For the listing below, print exactly the lines from the line with "vfov_deg: 70.5" to the line with "exposure_s: 1/4", both included, and nothing beyond them.

[Data to examine Boundary: Start]

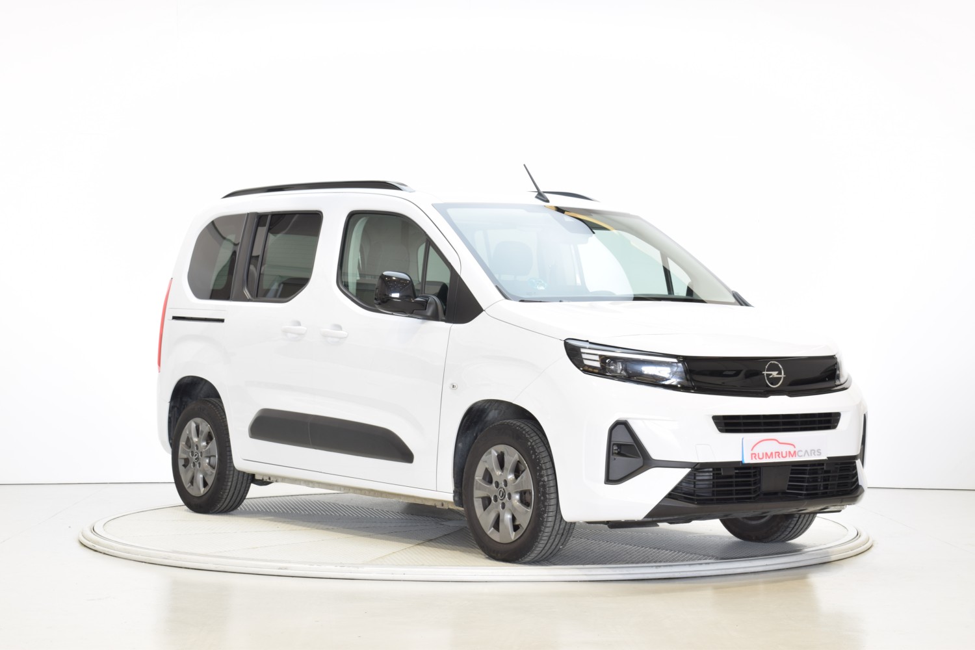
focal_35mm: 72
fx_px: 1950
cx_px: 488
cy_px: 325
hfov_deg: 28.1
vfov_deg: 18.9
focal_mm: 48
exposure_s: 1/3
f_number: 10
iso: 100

[Data to examine Boundary: End]
[Data to examine Boundary: Start]

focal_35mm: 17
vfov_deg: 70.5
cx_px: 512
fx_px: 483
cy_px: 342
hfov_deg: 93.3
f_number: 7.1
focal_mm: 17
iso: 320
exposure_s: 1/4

[Data to examine Boundary: End]

**Exercise solution:**
vfov_deg: 70.5
cx_px: 512
fx_px: 483
cy_px: 342
hfov_deg: 93.3
f_number: 7.1
focal_mm: 17
iso: 320
exposure_s: 1/4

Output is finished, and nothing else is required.